__Given data__
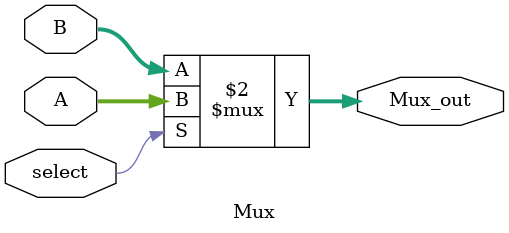
<source format=v>
module Mux(select, A, B, Mux_out);
    input select;
    input [31:0] A, B;
    output [31:0] Mux_out;

    assign Mux_out = (select == 1'b1) ? A : B;
endmodule

</source>
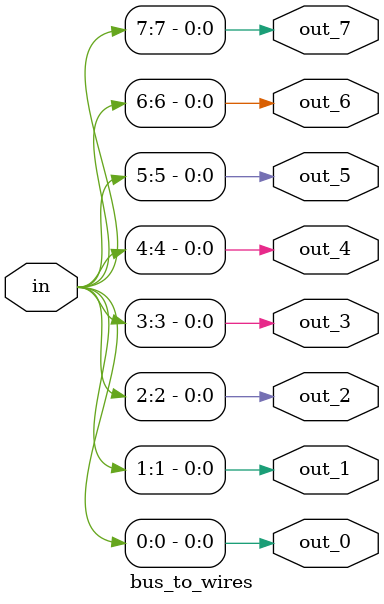
<source format=v>

module bus_to_wires (in,out_0,out_1,out_2,out_3,out_4,out_5,out_6,out_7);

// Inputs e Outputs
input wire [7:0] in;
output wire out_0,out_1,out_2,out_3,out_4,out_5,out_6,out_7;

// Comportamento do circuito
assign out_0 = in[0];
assign out_1 = in[1];
assign out_2 = in[2];
assign out_3 = in[3];
assign out_4 = in[4];
assign out_5 = in[5];
assign out_6 = in[6];
assign out_7 = in[7];

endmodule

</source>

__Task to carry out__
In the records above, retype exactly the lines from the one with "assign out_6 = in[6];" through the last one.

__Task answer__
assign out_6 = in[6];
assign out_7 = in[7];

endmodule

</source>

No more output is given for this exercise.